You would work in a forge.
You might also travel to farms, stables and riding schools, taking equipment with you.
The work is physically demanding.
The conditions can be hot and noisy and, at times, uncomfortable.
There is a risk of injury from the horses.
Your working hours would vary according to the needs of customers, but they are likely to include some evenings and weekends.
This is a relatively small profession and entry can be competitive.
By law, to shoe horses, you must be registered with the Farriers’ Registration Council.
You must complete an apprenticeship with an Approved Training Farrier (ATF) and pass and End Point Assessment (EPA). This lasts for just over four years. Training places for apprentices are limited and you may have to move to another part of the country. (Please see More Information section below).
You need at least 5 subjects at National 5, including English, Maths and a science subject or equivalent qualifications, for entry. You must also complete a Forging Certificate of 15 forging exercises.
Scotland's Rural College (SRUC) runs the City and Guilds 16-week Certificate in Forgework course. To get in you need 3 subjects at National 4 including English and Maths.
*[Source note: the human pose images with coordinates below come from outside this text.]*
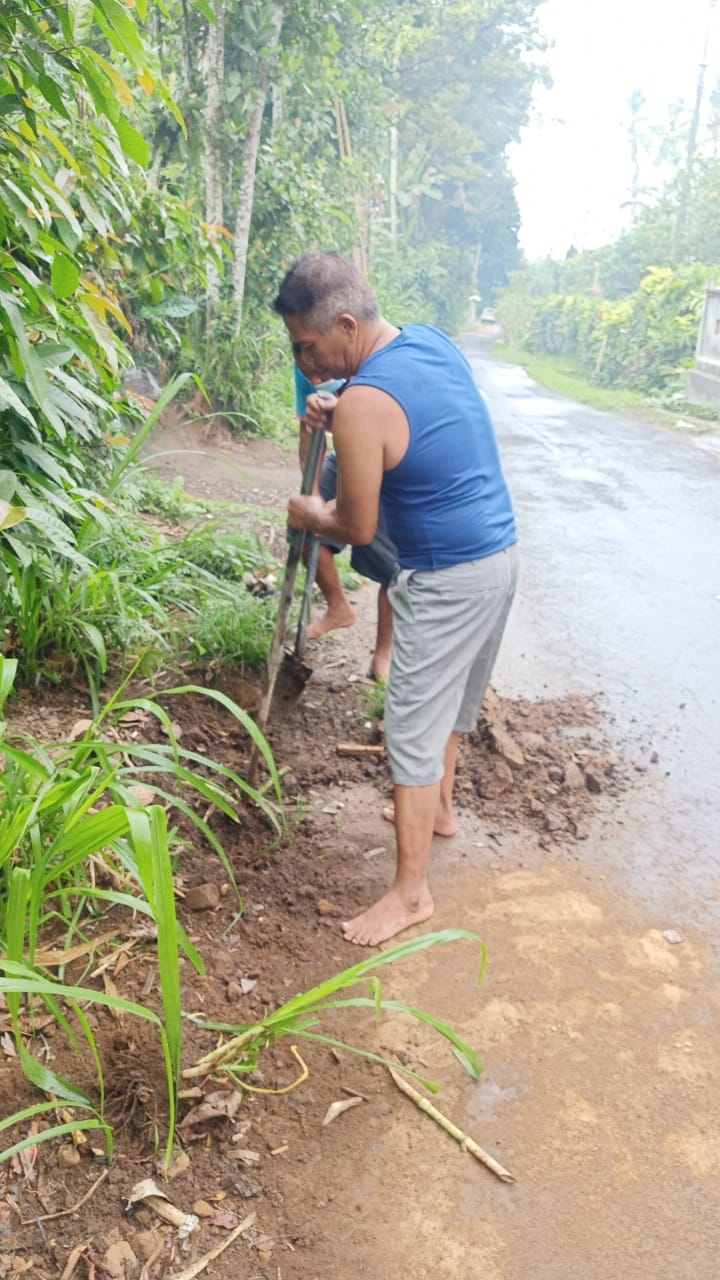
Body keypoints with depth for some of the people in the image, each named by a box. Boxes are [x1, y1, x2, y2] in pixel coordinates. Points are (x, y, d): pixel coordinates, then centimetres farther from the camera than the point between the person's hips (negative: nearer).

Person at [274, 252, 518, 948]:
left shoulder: (364, 403, -22)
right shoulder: (432, 340, 3)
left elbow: (358, 528, -14)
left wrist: (309, 515, 7)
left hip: (446, 582, -9)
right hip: (499, 555, 9)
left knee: (414, 731, -1)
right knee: (455, 698, 25)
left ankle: (411, 891, 9)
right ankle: (438, 806, 45)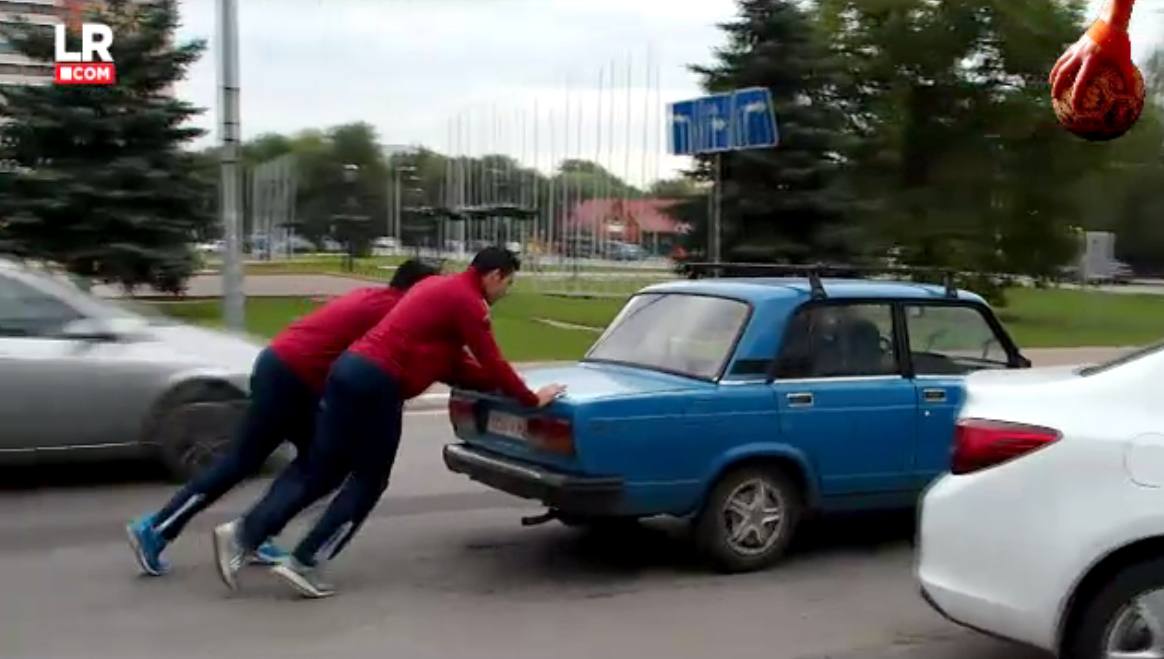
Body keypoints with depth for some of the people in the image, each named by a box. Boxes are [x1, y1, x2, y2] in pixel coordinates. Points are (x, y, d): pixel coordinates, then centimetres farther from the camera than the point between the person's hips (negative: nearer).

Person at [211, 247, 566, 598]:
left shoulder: (442, 287, 24)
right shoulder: (467, 301, -6)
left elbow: (450, 361, 27)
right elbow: (492, 361, -4)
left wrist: (503, 385, 26)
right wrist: (530, 399, 8)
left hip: (351, 367, 9)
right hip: (376, 383, -9)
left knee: (318, 469, 12)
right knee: (369, 480, 5)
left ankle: (242, 533, 7)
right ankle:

This course prepares you for a farriery apprenticeship or for an alternative career as a blacksmith.
You would normally need to have a driving licence.
You can also train as a farrier in the army in the Royal Horse Artillery or Household Cavalry.
There are only about 2,900 registered farriers in the whole of the UK.
handle horses with confidence and enjoy working with them
work alone without supervision
use common sense and take responsibility.
You need to have:
strength and stamina
good practical skills
good hand skills and co-ordination
observational skills – to spot disease or injury
You would train on the job as an apprentice farrier with an Approved Training Farrier.
This would be combined with block-release college training, leading to a vocational qualification at Level 3 and the Diploma of the Worshipful Company of Farriers (DipWCF).
The approved colleges currently offering off the job training are in England: Herefordshire, Ludlow and North Shropshire College, Myerscough College (Preston) and Warwickshire College.
Qualified farriers may go on to study for the Associateship and Fellowship of the Worshipful Company of Farriers.
Your first job may be with a small country firm.
There may be more senior appointments available with horse breeders, large stables and mounted sections or regiments of the police or army.
With experience you may be able to become a supervisor or craft instructor.
If you are able to attend Myerscough College (Preston) on a part time basis, you could study for the Diploma in Higher Education (DipHE) in Farriery or BSc (Hons) Farriery (Top-up).
Many farriers are self-employed, and therefore you may consider setting up your own business.
There can be opportunities to work abroad.
All registered farriers are required to undertake continuing professional development (CPD). This includes both formal (structured professional learning) and informal (self-managed learning, such as reading related materials) types.
There are now 3 colleges that deliver the Advanced Apprenticeship in Farriery - Herefordshire, Ludlow and North Shropshire College, Myerscough College (Preston) and Warwickshire College.
The Farriers Registration Council accredits and monitors the training.
The College of Animal Welfare specialises in veterinary nursing and animal care training. It operates from seven UK training centres, including the Royal (Dick) Veterinary School of Edinburgh University.